The Microscopist’s Workstation project is providing important information on how biological scientists interact with the microscope and their remote image acquisition and analysis requirements. This information will be used to improve local and remote graphics interfaces as well as network data-transfer subsystems. The system will be available for UNIX-based computers and the Apple Macintosh.
The Microscopist’s Workstation project is a collaborative effort among the SDMIR at the University of California, San Diego (UCSD) Medical School Department of Neurosciences, SDSC, the UCSD Department of Computer Science and Engineering, and The Scripps Research Institute (TSRI).
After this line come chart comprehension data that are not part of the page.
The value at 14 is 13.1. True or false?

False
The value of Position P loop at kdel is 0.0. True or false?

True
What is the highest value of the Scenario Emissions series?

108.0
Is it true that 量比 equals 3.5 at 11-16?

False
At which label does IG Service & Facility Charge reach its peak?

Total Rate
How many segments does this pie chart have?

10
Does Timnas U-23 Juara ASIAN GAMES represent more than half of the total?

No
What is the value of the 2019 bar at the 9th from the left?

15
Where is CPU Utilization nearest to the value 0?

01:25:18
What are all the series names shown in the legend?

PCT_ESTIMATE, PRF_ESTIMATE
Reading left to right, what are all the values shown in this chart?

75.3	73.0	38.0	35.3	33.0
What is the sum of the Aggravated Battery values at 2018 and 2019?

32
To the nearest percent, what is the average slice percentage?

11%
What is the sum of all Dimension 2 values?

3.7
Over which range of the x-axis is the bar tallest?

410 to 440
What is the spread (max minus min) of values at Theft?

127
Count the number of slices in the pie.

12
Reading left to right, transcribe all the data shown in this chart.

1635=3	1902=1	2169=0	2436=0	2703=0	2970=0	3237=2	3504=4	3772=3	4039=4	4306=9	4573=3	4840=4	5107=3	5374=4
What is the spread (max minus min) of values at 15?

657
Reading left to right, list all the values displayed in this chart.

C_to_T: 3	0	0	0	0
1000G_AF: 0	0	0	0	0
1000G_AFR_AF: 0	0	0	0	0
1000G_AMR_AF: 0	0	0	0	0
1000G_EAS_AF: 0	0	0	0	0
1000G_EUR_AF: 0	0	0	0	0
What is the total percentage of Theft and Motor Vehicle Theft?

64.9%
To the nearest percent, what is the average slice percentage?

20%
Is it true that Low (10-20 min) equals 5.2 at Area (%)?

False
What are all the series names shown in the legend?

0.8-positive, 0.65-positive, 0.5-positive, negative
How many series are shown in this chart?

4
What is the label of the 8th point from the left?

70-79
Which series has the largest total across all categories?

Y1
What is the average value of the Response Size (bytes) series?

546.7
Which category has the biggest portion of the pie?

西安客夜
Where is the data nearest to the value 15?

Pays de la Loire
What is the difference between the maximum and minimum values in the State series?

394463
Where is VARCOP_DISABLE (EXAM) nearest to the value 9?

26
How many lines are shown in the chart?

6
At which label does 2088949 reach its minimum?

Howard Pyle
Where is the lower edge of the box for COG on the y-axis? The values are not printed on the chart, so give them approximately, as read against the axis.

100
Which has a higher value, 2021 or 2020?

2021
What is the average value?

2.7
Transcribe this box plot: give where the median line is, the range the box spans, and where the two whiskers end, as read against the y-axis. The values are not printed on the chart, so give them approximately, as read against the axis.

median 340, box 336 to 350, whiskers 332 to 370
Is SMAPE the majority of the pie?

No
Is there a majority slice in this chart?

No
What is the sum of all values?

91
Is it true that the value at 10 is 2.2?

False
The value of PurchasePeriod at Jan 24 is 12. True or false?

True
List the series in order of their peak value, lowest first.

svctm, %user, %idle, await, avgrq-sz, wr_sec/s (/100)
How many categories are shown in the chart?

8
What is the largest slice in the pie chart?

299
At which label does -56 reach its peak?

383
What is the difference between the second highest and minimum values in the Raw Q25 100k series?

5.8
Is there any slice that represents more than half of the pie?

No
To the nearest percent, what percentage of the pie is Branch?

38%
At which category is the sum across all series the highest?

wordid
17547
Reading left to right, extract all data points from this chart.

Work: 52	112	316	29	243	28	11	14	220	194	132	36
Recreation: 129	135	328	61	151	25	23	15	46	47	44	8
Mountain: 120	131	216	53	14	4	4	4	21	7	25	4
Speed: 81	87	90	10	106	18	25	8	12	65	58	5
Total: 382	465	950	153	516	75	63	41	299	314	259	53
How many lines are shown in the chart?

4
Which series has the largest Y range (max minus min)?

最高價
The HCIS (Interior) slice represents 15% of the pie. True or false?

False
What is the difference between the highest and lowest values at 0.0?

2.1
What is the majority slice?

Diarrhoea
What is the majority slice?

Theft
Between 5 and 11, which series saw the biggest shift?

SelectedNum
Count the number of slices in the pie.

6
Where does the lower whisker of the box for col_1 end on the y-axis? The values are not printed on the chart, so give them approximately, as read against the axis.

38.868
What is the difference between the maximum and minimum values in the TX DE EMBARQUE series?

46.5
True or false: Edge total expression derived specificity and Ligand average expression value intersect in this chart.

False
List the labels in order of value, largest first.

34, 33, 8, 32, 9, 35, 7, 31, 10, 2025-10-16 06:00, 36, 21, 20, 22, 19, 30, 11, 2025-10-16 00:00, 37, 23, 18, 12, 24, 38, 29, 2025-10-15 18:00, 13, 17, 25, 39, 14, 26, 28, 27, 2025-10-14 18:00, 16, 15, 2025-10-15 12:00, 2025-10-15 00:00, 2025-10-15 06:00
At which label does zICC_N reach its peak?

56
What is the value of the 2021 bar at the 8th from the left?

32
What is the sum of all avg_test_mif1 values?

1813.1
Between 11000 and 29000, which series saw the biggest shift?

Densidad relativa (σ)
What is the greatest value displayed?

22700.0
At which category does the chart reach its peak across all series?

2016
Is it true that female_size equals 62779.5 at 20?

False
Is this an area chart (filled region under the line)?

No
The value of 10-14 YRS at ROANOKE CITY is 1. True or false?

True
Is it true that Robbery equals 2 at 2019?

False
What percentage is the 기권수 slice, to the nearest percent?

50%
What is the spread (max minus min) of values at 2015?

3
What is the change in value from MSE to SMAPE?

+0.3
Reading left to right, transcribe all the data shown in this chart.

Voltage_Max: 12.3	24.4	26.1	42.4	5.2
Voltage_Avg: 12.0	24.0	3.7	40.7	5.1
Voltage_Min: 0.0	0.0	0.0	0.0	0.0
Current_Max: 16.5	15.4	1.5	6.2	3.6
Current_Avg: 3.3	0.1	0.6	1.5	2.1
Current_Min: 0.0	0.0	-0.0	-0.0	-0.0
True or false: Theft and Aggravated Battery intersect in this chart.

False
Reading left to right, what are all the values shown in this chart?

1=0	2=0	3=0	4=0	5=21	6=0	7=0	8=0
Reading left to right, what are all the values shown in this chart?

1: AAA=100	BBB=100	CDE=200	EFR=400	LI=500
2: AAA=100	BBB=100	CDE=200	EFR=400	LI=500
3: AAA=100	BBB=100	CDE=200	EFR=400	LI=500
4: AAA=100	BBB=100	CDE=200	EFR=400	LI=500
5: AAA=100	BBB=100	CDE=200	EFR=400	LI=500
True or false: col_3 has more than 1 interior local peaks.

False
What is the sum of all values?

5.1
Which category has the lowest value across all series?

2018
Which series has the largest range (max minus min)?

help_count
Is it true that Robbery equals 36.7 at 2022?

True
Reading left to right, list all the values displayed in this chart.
The principal researchers include Mark H. Ellisman and Stephen J. Young (SDMIR); Philip J. Mercurio and T. Todd Elvins (SDSC); Kevin R. Fall (UCSD); and Philip S. Cohen (TSRI). Costs have been shared by the National Institutes of Health and the National Science Foundation, the State of and University of California, Sun Microsystems Computer Corporation, Datacube, Inc., Network Systems Corporation, and Photometrics Ltd.
(Just as a reminder, this story has also been submitted to Steve Griffin, NSF, for use in an all-federal-agency publication on HPCC, as agreed to by both NSFNET and FARNET previously.)